But almost 500 years after the incorporation of the EITC, the mechanisms for making clear agreements between participants seem to have broken down. As an example, look at WeWork:
- In the 6 years between 2013 and 2019, thousands of people went to work for WeWork. During this time, they worked their ass off at the hopes that the stock and options that they were granted would be worth something.
- The employees were granted stock options with strike prices way above what the stocks were actually worth.
- So after 5 years, thousands of employees who were banking on these options having value walked away with empty hands.
The “what do I give to you, and what do you give to me, over what period of time” agreement between employees and the company was—by and large—violated.
And it’s not just WeWork. Let’s look at Casper.
- During the 3 years until 2020, the management team at Casper had an obsession with a $1 billion dollar valuation. So they kept trying to raise money from VCs at that amount.
- VCs were skeptical of Casper's $1B valuation but tried to put economic and legal restrictions around their investment so that they could go back to their own Institutional Investors and say "hey, we invested in a company that is worth $1B, they are doing great, and we have a bunch of downside anti-dilution protection."
- Fast forward to February 2020, Casper goes public, and their stock crashes.
When VCs “lie” about the value of their investments, trust erodes in the startup ecosystem, which means less money from Institutional Investors for VCs, which means fewer VCs putting money into companies, which means less exploration and progress.
The “what do I give to you, and what do you give to me, over what period of time” agreements between VCs and the institutional investors are being—by and large—violated.

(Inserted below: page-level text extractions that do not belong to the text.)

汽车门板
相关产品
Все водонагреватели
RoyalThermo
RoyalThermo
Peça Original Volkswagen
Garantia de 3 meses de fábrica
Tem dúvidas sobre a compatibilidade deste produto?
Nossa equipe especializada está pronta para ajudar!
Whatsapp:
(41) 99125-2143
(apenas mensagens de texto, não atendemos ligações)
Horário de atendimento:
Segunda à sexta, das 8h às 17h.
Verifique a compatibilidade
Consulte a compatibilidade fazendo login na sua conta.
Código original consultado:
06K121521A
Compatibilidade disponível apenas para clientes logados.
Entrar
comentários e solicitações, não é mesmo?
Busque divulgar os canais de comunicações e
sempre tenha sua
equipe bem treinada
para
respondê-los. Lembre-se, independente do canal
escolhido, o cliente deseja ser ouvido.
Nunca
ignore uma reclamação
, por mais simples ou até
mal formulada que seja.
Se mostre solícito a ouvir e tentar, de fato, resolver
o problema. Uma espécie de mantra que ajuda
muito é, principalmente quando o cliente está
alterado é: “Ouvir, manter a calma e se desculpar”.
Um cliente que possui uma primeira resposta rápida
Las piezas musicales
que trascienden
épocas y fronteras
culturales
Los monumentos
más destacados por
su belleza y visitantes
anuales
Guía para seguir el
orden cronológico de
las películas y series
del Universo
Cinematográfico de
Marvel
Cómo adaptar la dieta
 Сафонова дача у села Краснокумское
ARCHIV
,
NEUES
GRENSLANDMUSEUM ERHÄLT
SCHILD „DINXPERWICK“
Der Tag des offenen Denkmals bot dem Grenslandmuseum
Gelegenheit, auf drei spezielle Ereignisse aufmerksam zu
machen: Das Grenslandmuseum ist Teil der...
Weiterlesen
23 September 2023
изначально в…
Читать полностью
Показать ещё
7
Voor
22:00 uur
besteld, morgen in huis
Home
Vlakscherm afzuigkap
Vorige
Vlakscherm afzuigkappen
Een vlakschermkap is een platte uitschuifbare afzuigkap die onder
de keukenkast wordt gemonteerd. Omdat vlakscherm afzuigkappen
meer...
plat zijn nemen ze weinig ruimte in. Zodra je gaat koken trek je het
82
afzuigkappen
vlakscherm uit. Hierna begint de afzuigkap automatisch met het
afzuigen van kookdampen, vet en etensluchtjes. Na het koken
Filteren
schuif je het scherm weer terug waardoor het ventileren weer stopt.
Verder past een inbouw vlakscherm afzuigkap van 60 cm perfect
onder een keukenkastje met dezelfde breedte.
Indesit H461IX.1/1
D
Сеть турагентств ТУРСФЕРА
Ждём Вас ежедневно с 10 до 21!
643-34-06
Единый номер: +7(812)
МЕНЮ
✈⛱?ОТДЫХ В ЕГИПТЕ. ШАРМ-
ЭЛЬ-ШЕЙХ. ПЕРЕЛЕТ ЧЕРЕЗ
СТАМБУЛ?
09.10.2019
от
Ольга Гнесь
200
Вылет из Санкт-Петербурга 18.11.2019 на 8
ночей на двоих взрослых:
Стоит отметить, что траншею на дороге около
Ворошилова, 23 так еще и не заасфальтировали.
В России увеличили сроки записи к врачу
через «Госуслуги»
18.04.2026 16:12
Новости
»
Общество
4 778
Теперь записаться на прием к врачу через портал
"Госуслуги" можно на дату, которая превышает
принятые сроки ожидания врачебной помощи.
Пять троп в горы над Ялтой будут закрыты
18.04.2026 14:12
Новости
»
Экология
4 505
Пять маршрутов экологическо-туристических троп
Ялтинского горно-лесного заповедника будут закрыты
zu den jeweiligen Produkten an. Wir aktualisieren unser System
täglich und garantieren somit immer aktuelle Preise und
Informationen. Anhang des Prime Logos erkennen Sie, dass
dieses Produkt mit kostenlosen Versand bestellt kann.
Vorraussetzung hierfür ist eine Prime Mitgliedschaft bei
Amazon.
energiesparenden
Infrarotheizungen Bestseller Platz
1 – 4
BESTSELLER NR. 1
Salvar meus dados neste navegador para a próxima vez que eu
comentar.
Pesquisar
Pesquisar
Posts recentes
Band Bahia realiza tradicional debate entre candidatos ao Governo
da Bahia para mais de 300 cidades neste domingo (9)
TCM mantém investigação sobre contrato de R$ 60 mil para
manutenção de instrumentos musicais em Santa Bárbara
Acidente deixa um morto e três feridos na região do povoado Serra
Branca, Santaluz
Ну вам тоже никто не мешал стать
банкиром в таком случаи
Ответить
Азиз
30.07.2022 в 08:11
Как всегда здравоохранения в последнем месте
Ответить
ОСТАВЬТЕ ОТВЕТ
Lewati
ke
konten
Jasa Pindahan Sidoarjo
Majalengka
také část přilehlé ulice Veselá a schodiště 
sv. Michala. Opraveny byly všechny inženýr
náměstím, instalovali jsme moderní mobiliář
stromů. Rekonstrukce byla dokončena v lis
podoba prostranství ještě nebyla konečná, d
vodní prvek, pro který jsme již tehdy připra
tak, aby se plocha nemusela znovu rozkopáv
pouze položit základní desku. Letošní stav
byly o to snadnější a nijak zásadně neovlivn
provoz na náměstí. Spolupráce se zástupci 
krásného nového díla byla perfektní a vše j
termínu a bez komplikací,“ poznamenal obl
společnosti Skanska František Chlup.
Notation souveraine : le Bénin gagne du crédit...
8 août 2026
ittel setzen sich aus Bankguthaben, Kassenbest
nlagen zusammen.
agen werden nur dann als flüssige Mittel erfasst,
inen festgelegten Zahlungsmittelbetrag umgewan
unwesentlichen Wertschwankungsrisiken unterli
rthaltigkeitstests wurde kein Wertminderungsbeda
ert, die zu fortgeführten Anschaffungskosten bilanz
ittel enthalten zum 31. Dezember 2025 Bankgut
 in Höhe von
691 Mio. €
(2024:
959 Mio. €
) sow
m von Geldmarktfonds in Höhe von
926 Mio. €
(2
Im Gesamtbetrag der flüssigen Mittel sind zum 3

Everyone in the venture capital system suffers from misrepresentations of value created. To prevent long-term damage, we need to be headed for a new era of accountability and performance visibility. We at Preferred Return want to be the company that reintroduces that transparency to make “what do I give you, and what do you give me, over what period of time” clear and fair. Investors will readily be able to see the performance of any company and readily report on the value of their investments. The best companies get access to capital and resources, and the others reallocate resources to improve. True, honest, and ongoing valuation exercises will allow for such a world. We’re committed to continuing to provide the best valuation compliance experience to our clients, and through that process, we’re setting off on a journey to organize private company performance and valuation.